During discussions, young people articulated key issues that contribute to their vulnerability towards HIV infection, including weak parent-child relationships particularly as they grow older, but highlighted how social media today can be used as a tool to empower this generation. Describing how she uses social platforms to share her status with the view to motivate and empower other young people particularly those who are still struggling to accept their status, South African HIV activist Saidy Brown said, “I have learned to embrace HIV and I want to change the narrative of how a young black person lives with HIV. HIV is life changing but not life limiting”.

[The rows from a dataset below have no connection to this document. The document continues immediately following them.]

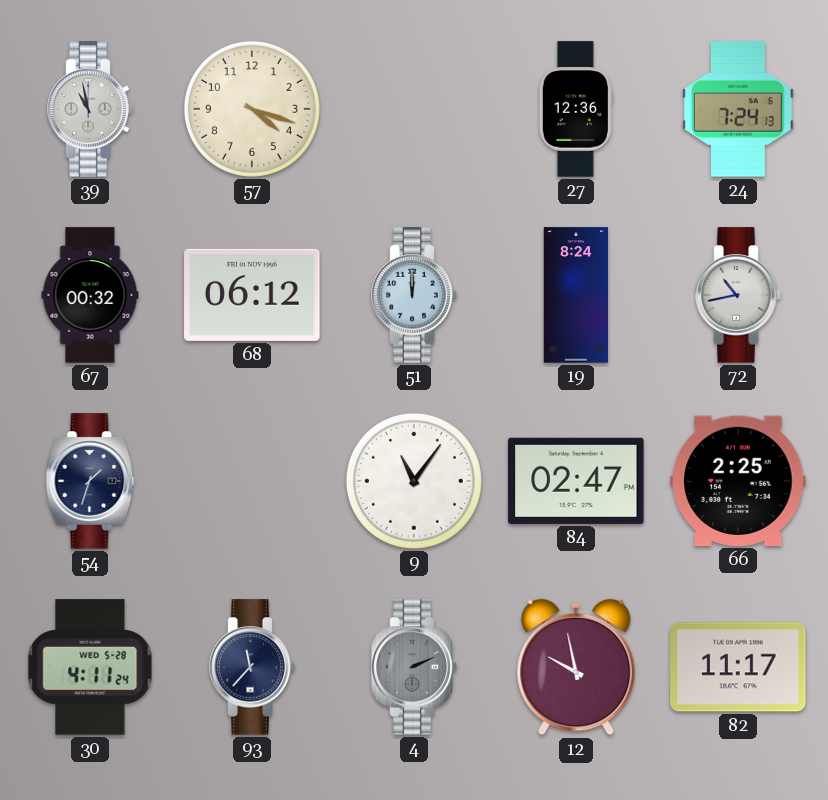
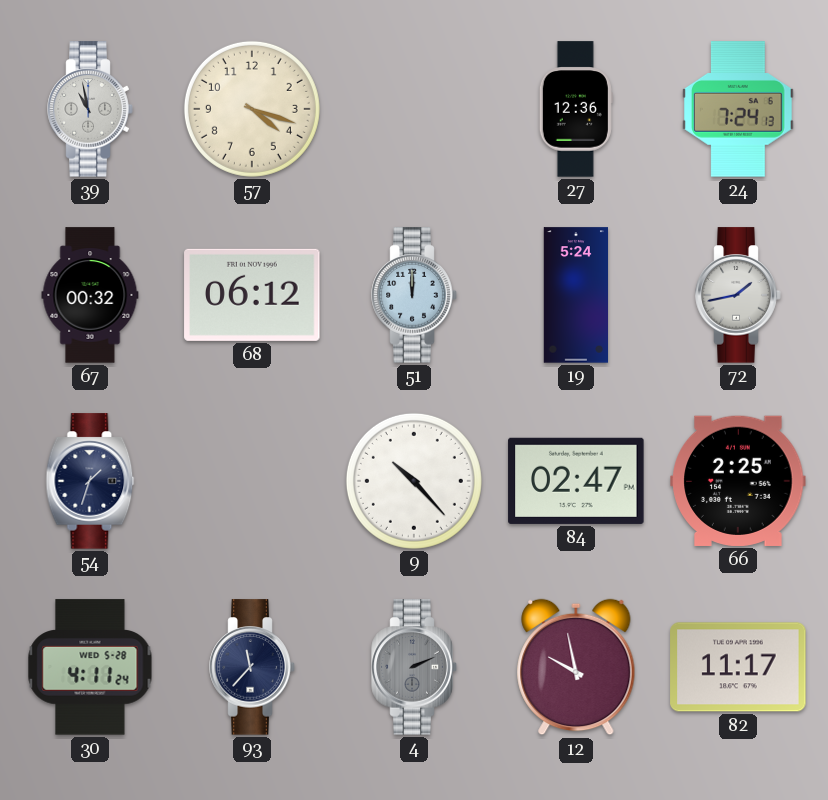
19: 8:24 -> 5:24
72: 10:43 -> 1:43
9: 11:06 -> 10:23
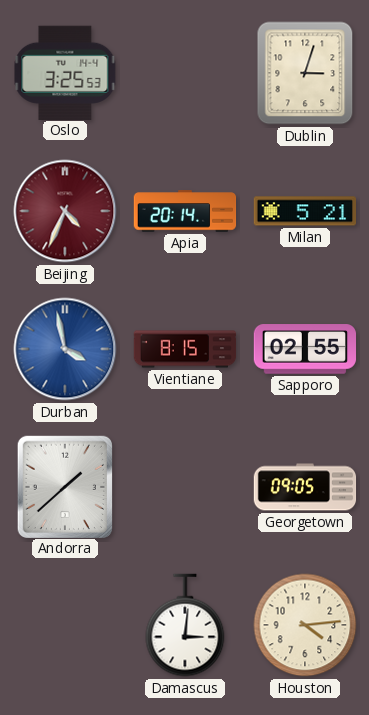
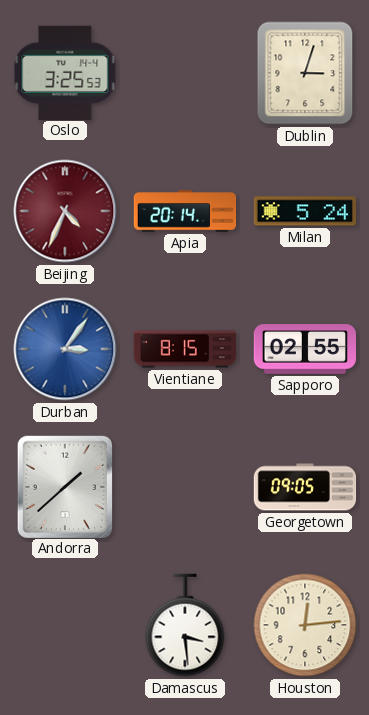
Milan: 5:21 -> 5:24
Durban: 3:58 -> 3:06
Damascus: 3:01 -> 3:29
Houston: 4:14 -> 12:14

The First Lady of The Republic of Botswana, Mrs Neo Masisi, who was appointed UNAIDS Special Ambassador for the empowerment and engagement of young people living with HIV earlier this year and has embarked on an HIV/AIDS education roadshow across the country in which Sentebale participates, officially closed the summit.

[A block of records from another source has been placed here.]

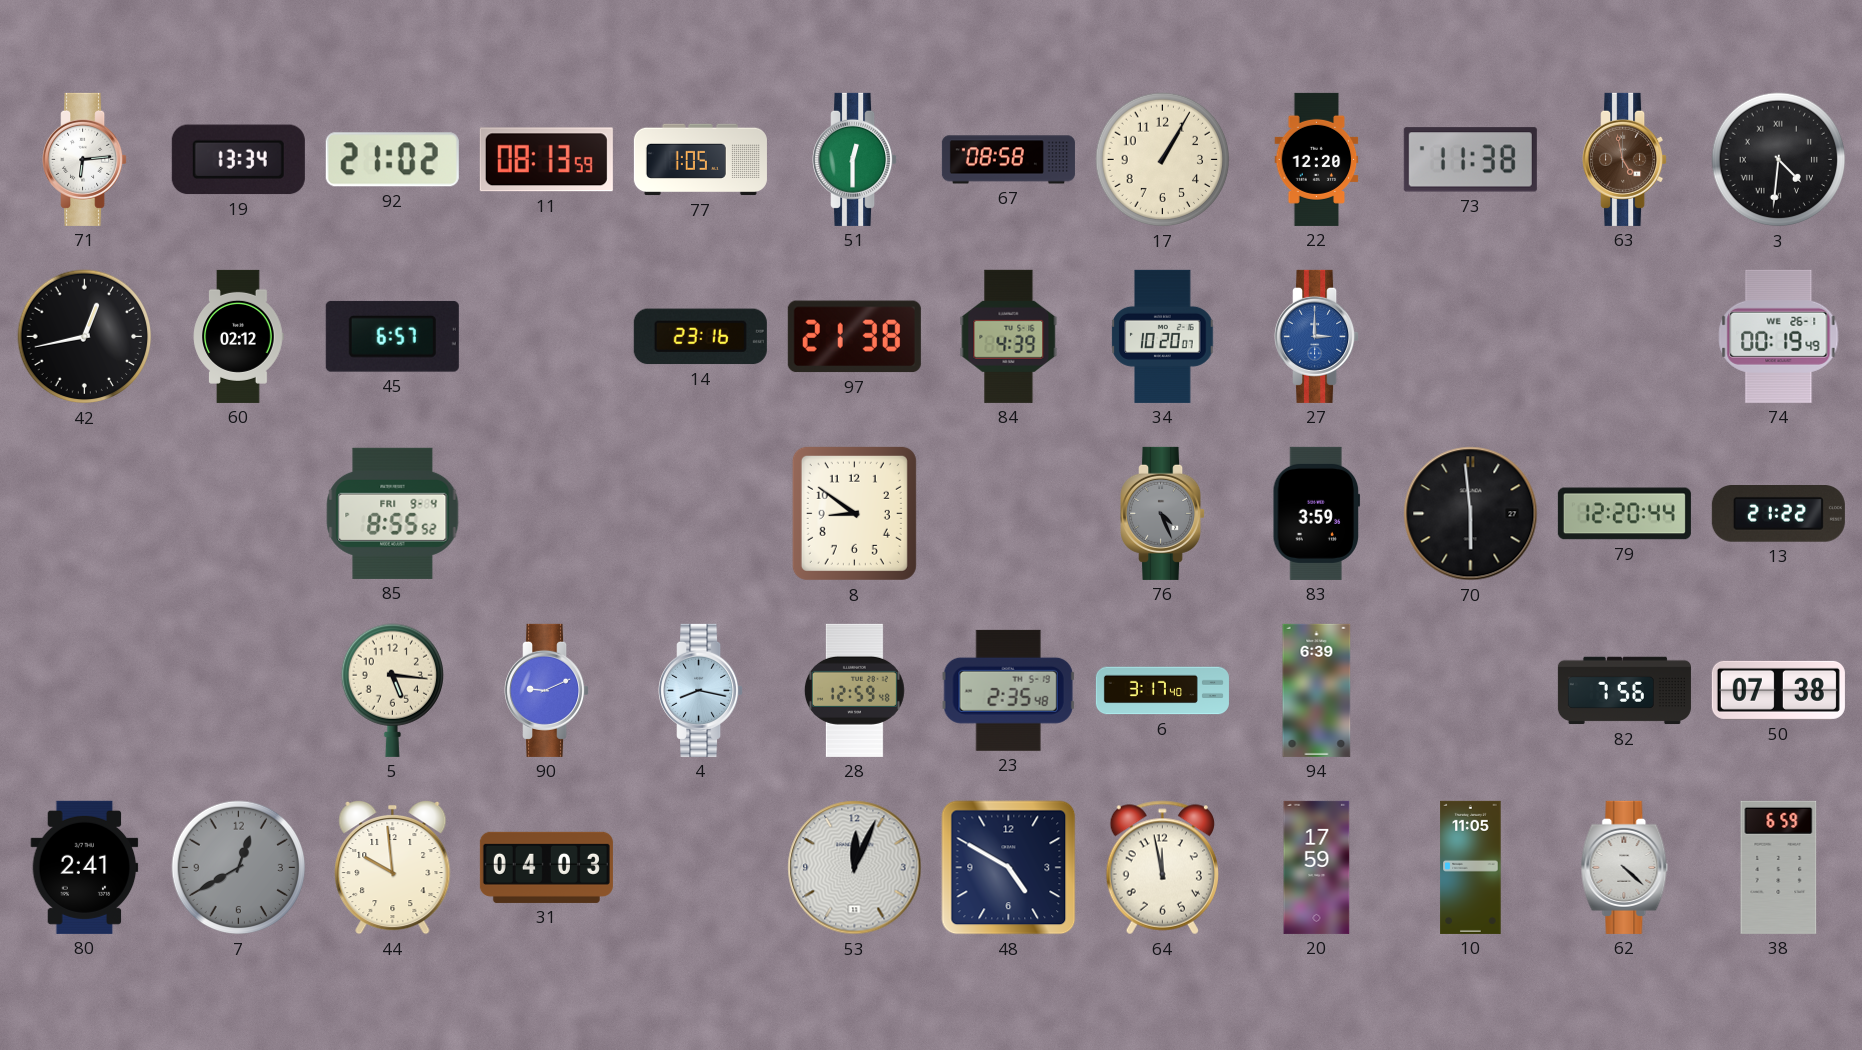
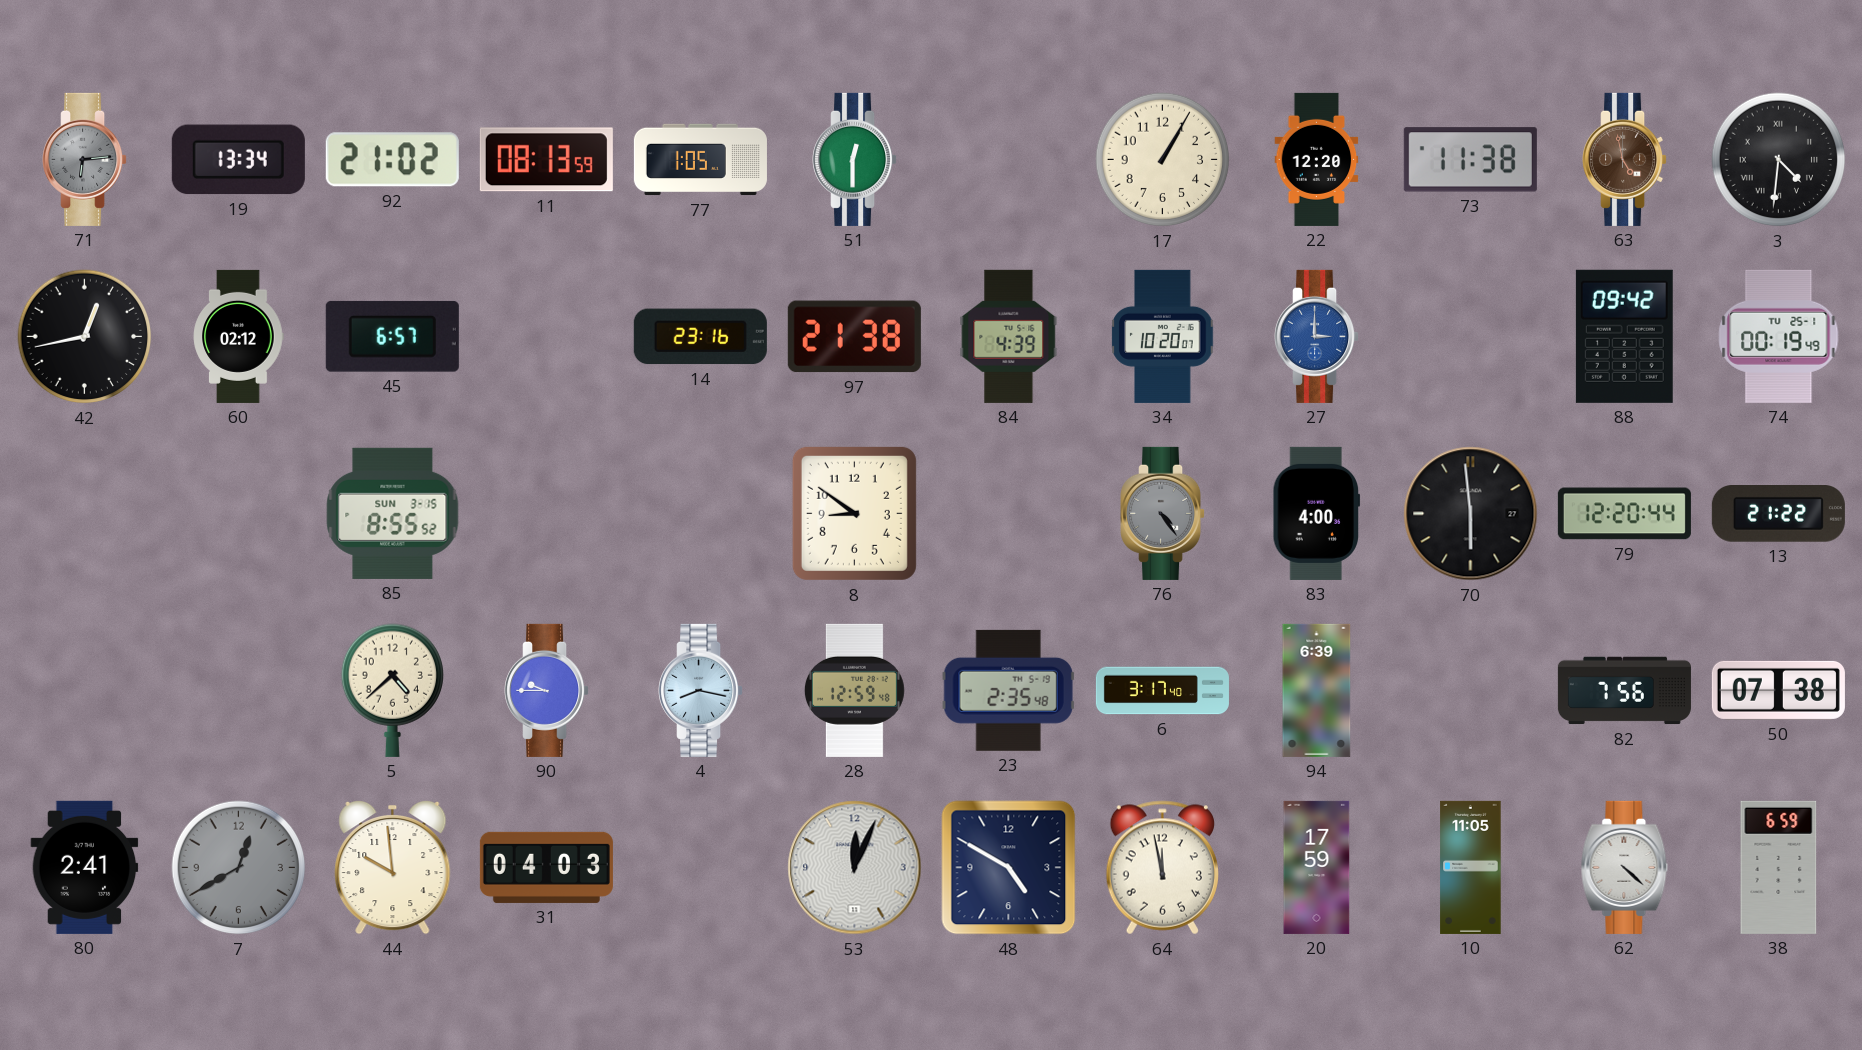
71 dial: white -> grey
67: 08:58 -> none
88: none -> 09:42
74 date: WE 26-1 -> TU 25-1
85 date: FRI 9-4 -> SUN 3-15
76: 4:26 -> 4:24
83: 3:59 -> 4:00
5: 5:16 -> 4:38
90: 9:11 -> 9:45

“I am here because this meeting is focusing on a group of people I care about. I have learnt so much from this event. It’s been a diverse and packed programme,” Mrs Masisi said in her closing remarks.
“You are beacons of hope. We will support you but you are the only person who has the power to achieve what you want. Life is a journey. You need to wear new lenses if you are to help achieve an AIDS-free country. I acknowledge and appreciate all the work done by Sentebale. Sentebale is a hidden gem. Another meaning for LYL is Love You Lots! Thanks for your positive and vibrant energy. Make sure you reach out and touch others to spread the message.”
Summing up the event, Sentebale chief executive Richard Miller said the meeting represents the best of Sentebale and demonstrates its ability to reach from the grassroots to national and international level advocacy.
“Our role is to give a platform and amplify the voices of young people. It’s Sentebale’s strength and rootedness at the local level that gives it credibility at national and global level – one doesn’t work without the other,” he said. “The presence of the First Lady gave us strength and encouragement and helps to demonstrate the importance of our work. Prince Seeiso was with us from beginning to end. He showed his commitment as Patron isn’t just a paper exercise – he actively engages, supports and encourages us.”
Addressing the youth advocates, Mr Miller added, “Be brave, take risks and use what you have learnt. You have made me proud to be chief executive of Sentebale but let’s not rest here. Let’s look to the future and we will use your idea to help grow and develop the work of Sentebale. It’s been a great two days. Thank you.”